*Task*
Pick out each line below that contains the string "EDGE" and copy those lines in full.

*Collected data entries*
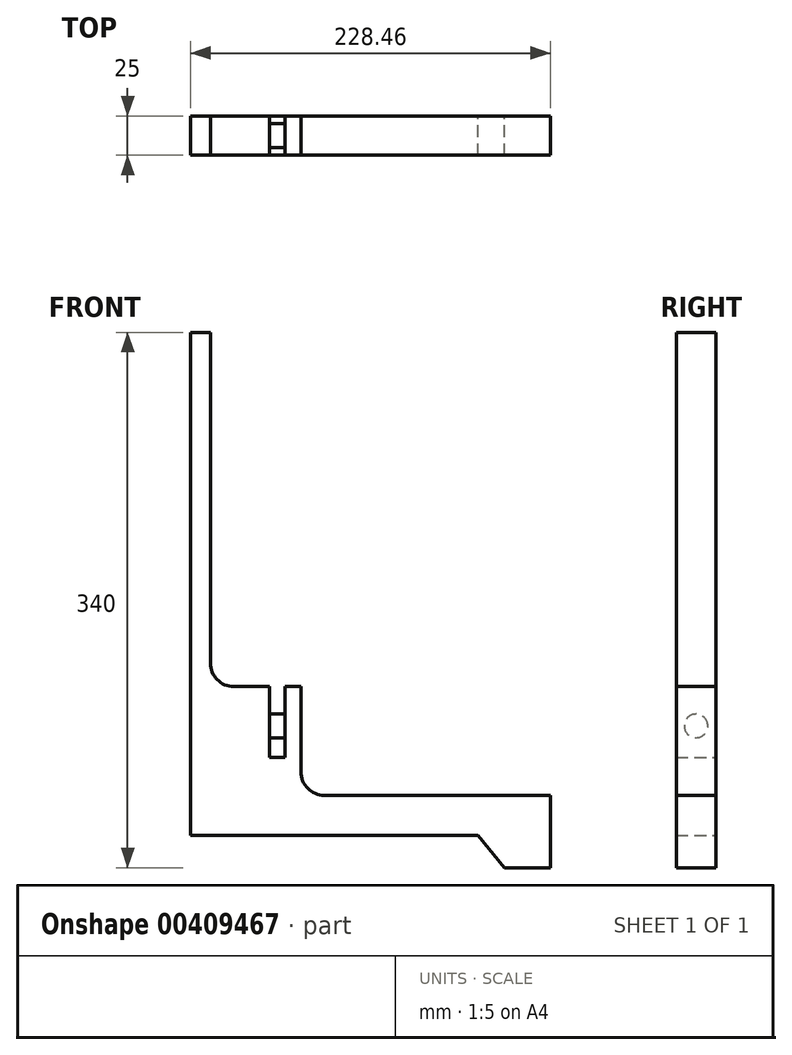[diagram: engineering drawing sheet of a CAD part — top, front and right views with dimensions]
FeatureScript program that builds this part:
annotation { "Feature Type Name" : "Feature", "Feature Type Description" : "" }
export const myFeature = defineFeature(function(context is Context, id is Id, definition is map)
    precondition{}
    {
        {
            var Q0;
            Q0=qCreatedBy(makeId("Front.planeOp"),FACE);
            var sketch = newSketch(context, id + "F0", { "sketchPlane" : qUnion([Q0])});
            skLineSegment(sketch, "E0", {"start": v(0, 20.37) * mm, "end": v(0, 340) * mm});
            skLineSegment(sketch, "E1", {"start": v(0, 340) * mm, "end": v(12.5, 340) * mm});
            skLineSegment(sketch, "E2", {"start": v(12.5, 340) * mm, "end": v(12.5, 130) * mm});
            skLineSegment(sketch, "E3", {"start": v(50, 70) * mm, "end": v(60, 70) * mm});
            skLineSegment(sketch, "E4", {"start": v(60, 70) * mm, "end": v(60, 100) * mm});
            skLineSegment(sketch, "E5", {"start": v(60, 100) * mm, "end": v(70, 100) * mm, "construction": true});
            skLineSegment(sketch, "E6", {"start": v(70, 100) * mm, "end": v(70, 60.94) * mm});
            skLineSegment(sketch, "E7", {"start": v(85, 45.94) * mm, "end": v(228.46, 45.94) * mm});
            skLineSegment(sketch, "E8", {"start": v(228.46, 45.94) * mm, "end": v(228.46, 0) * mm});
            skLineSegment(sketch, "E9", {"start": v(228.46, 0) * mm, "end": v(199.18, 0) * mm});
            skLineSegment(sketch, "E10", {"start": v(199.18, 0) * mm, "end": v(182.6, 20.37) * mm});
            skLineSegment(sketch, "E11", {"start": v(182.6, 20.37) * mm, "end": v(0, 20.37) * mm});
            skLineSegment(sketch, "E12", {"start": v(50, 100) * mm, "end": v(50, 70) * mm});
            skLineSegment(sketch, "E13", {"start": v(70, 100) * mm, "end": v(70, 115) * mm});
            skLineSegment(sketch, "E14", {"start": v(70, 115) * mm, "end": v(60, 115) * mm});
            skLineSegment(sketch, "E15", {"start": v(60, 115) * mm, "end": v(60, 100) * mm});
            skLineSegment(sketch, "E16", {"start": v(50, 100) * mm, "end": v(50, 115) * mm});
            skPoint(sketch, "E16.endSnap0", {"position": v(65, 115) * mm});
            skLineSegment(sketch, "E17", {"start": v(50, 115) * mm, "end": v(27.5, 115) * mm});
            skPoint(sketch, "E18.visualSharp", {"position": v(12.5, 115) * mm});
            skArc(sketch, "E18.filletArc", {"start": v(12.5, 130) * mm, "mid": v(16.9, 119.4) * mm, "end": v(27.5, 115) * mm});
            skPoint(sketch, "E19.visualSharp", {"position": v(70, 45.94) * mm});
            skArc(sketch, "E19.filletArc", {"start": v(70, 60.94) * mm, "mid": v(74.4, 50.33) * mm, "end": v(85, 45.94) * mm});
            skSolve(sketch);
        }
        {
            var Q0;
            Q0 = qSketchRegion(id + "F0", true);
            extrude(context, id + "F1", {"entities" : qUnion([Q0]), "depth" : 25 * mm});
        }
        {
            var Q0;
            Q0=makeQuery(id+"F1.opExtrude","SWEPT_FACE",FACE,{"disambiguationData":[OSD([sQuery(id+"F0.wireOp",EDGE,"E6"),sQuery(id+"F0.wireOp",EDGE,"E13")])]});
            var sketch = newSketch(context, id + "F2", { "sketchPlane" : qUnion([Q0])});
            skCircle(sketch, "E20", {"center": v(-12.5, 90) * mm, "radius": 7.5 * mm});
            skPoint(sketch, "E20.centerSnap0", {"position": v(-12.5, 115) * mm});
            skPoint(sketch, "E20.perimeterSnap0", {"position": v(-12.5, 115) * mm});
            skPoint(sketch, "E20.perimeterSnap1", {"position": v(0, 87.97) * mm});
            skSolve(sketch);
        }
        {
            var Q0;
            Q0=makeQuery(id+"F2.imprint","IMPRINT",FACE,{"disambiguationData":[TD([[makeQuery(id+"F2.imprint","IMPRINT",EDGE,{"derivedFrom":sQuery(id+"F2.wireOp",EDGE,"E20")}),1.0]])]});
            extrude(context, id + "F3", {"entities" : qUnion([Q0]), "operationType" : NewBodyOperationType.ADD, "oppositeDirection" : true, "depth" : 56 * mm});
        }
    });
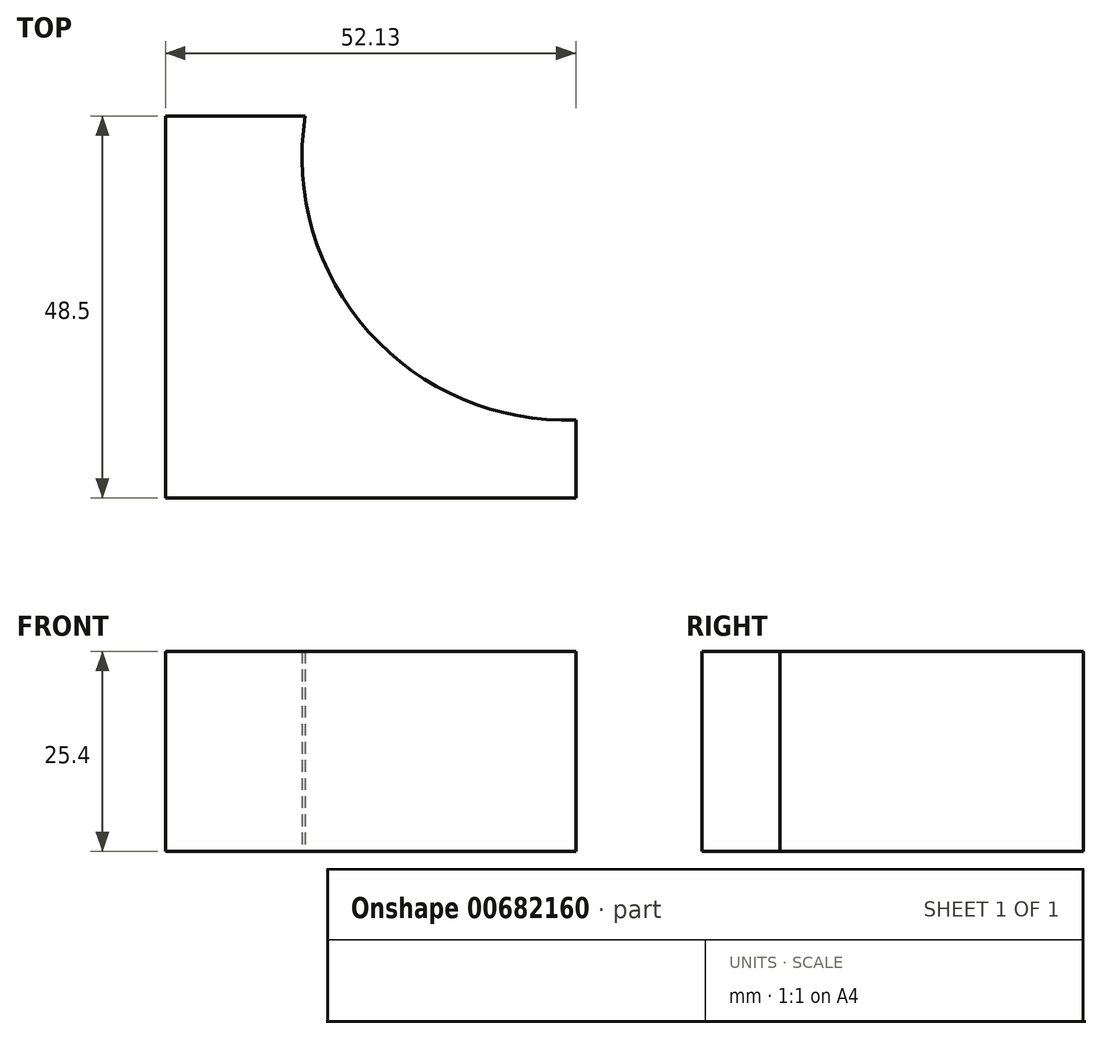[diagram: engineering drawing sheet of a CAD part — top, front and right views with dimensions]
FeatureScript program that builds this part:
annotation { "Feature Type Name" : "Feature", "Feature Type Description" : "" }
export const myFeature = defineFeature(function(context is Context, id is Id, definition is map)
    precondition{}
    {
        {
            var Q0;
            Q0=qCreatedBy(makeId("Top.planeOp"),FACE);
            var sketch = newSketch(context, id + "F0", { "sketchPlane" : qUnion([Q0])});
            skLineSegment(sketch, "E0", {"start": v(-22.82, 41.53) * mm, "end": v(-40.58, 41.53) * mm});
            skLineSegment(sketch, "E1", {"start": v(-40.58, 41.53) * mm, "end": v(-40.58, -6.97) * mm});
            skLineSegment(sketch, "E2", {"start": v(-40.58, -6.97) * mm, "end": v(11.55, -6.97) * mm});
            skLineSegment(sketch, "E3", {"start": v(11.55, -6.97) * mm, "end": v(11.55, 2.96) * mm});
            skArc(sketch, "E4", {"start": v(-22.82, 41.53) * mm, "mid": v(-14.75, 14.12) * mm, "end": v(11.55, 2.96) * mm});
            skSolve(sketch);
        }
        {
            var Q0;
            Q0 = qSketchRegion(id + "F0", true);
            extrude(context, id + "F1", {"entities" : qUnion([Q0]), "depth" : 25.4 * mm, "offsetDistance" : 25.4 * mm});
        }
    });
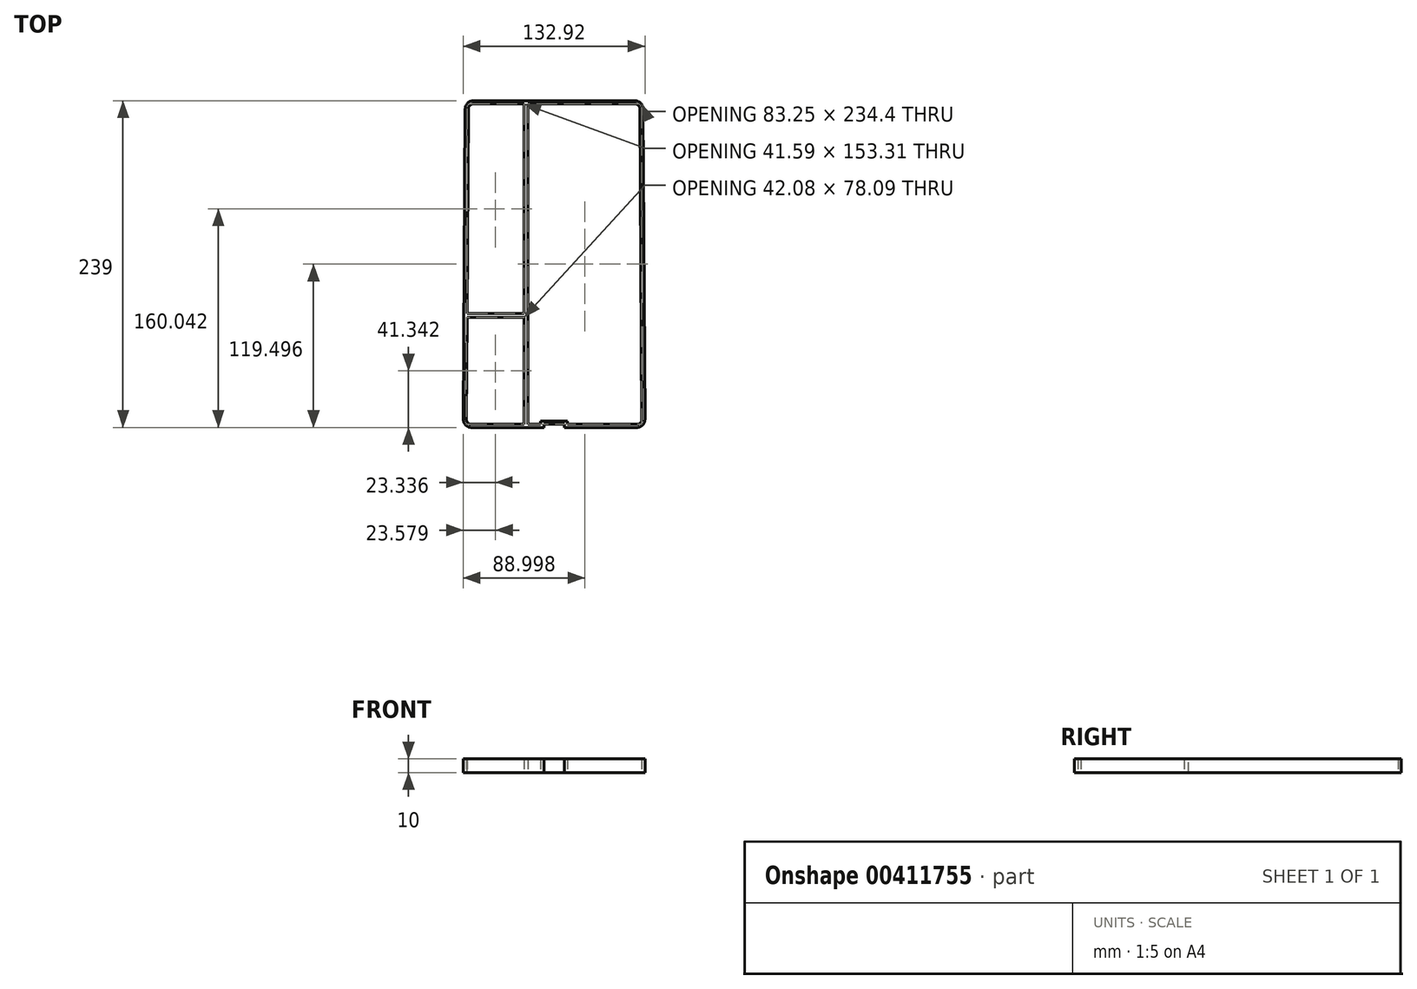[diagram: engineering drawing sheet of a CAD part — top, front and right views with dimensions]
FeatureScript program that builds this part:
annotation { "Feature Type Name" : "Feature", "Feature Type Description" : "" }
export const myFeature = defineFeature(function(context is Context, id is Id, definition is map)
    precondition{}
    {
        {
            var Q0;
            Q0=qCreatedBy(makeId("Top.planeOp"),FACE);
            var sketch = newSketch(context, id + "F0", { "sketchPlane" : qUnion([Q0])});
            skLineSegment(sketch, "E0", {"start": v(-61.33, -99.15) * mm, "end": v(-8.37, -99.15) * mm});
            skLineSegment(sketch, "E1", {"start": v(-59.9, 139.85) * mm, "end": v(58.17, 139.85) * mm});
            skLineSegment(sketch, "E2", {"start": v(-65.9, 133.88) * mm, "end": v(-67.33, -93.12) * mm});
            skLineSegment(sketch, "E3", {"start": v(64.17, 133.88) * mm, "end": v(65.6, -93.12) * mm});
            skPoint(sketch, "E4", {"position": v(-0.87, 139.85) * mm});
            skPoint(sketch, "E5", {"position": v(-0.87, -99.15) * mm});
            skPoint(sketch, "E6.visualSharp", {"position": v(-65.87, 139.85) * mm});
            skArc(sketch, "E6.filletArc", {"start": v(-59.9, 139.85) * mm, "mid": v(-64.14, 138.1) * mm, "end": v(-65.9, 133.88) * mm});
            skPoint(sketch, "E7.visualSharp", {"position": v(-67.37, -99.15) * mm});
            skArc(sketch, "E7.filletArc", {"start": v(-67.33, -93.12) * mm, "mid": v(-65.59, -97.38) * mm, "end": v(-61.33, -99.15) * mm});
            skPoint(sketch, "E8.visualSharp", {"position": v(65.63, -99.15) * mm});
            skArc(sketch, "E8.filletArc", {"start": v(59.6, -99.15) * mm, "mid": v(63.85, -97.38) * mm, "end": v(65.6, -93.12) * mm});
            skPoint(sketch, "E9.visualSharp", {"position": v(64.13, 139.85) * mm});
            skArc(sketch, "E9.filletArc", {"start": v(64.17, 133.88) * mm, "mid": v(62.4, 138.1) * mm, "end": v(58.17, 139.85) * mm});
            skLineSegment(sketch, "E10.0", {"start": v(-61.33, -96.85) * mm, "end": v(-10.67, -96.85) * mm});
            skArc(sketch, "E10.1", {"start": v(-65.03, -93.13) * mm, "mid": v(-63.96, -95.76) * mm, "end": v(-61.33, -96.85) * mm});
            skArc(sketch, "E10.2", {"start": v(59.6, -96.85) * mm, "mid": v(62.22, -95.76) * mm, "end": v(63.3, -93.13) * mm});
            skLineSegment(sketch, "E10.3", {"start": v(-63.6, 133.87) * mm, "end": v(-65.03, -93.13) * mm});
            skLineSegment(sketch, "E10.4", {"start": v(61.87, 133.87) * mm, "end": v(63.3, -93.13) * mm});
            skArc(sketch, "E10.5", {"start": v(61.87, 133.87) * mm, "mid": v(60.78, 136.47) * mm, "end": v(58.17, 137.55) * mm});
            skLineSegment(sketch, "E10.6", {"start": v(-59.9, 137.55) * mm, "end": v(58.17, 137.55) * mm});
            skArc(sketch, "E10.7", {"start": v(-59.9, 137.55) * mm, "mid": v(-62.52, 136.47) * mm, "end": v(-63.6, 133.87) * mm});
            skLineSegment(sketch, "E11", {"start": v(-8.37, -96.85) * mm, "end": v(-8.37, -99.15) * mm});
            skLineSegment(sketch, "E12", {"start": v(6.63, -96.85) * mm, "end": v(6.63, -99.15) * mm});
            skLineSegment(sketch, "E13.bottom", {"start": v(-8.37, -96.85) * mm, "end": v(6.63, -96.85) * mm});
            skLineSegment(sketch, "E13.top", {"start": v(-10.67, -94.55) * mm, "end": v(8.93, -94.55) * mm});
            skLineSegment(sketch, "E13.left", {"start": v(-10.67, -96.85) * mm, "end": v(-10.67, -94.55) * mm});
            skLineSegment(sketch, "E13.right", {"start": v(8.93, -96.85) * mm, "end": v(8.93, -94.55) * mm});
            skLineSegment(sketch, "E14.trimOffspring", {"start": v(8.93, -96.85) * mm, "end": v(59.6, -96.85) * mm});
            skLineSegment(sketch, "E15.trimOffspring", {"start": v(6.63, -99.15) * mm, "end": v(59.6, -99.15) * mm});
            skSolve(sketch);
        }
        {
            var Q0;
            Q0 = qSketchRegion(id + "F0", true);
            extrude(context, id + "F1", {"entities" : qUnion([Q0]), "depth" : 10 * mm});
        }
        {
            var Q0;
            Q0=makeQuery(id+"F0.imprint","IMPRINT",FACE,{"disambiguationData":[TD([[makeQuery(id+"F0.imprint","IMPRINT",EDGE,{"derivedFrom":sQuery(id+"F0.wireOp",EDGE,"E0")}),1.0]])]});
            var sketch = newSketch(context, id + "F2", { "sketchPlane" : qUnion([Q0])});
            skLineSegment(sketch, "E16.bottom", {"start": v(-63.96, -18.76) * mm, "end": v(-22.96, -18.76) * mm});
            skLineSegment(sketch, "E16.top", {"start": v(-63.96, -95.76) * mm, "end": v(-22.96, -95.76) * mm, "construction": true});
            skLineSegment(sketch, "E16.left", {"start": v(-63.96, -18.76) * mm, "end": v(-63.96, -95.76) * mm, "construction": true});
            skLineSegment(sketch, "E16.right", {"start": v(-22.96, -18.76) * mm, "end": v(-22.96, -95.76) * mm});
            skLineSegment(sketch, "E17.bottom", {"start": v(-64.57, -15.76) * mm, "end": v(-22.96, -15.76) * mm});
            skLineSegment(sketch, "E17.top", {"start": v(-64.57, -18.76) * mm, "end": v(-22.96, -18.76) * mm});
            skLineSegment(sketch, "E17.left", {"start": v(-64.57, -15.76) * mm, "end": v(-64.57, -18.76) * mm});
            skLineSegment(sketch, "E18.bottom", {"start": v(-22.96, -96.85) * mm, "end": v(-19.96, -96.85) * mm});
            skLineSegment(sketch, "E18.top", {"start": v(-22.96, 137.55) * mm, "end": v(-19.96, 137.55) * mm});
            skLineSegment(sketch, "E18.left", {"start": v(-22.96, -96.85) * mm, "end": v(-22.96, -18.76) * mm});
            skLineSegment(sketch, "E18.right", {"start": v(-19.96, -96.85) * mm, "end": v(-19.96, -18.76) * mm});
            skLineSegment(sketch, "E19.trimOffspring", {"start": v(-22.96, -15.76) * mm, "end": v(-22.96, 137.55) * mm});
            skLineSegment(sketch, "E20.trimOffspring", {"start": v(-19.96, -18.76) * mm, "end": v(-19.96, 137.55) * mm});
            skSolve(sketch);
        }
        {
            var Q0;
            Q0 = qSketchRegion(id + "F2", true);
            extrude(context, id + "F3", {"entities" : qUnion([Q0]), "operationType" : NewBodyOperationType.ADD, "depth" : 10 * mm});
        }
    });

*Answer below*
            Q0=makeQuery(id+"F1.opExtrude","SWEPT_FACE",FACE,{"disambiguationData":[OSD([sQuery(id+"F0.wireOp",EDGE,"E6"),sQuery(id+"F0.wireOp",EDGE,"E13")])]});
            Q0=makeQuery(id+"F2.imprint","IMPRINT",FACE,{"disambiguationData":[TD([[makeQuery(id+"F2.imprint","IMPRINT",EDGE,{"derivedFrom":sQuery(id+"F2.wireOp",EDGE,"E20")}),1.0]])]});
            Q0=makeQuery(id+"F0.imprint","IMPRINT",FACE,{"disambiguationData":[TD([[makeQuery(id+"F0.imprint","IMPRINT",EDGE,{"derivedFrom":sQuery(id+"F0.wireOp",EDGE,"E0")}),1.0]])]});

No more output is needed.